I download Data over a restAPI and wrote a module. The download takes lets say 10sec. During this time, the rest of the script in 'main' and in the module is not running until the download is finished. How can I change it, e.g. by processing it in another core?
I tried this code but it does not do the trick (same lag).
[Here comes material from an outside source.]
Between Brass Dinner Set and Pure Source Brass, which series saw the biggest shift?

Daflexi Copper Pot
Then I tried to implement this approach and it just gives me errors, as I suspect it 'map' does not work with 'wget.download'?
My code from the module:
from multiprocessing.dummy import Pool as ThreadPool
import urllib.parse
#define the needed data
function='TIME_SERIES_INTRADAY_EXTENDED'
symbol='IBM'
interval='1min'
slice='year1month1'
adjusted='true'
apikey= key[0].rstrip()
#create URL
SCHEME = os.environ.get("API_SCHEME", "https")
NETLOC = os.environ.get("API_NETLOC", "www.alphavantage.co") #query?
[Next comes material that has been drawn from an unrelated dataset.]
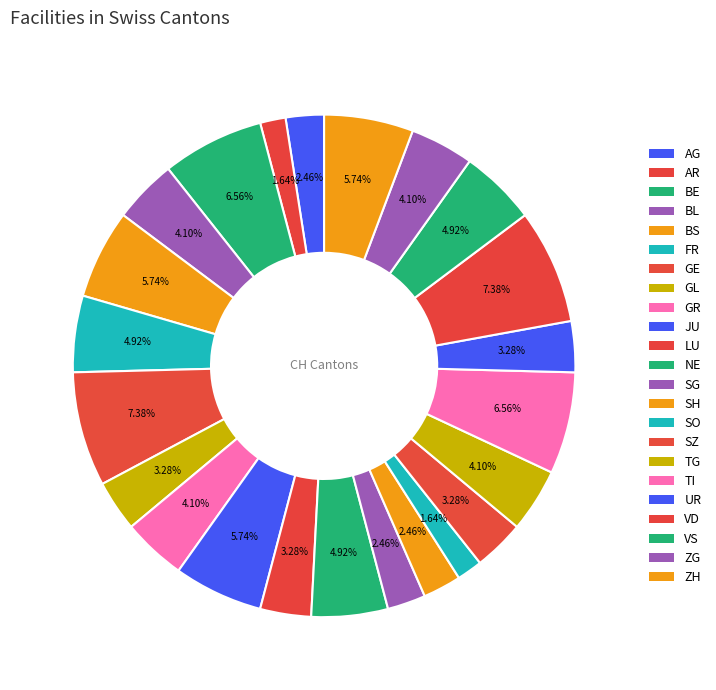

What portion of the pie excludes FR?

95.1%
PATH = os.environ.get("API_PATH","query")
query = urllib.parse.urlencode(dict(function=function, symbol=symbol, interval=interval, slice=slice, adjusted=adjusted, apikey=apikey))
url = urllib.parse.urlunsplit((SCHEME, NETLOC,PATH, query, ''))
#this is my original code to download the data (working but slow and stopping the rest of the script)
wget.download(url, 'C:\\Users\\x\\Desktop\\Tool\\RAWdata\\test.csv')
#this is my attempt to speed things up via multithreading from code
pool = ThreadPool(4)
if __name__ == '__main__':
futures = []
for x in range(1):
futures.append(pool.apply_async(wget.download, url,'C:\\Users\\x\\Desktop\\Tool\\RAWdata\\test.csv']))
# futures is now a list of 10 futures.
for future in futures:
print(future.get())
any suggestions or do you see the error i make?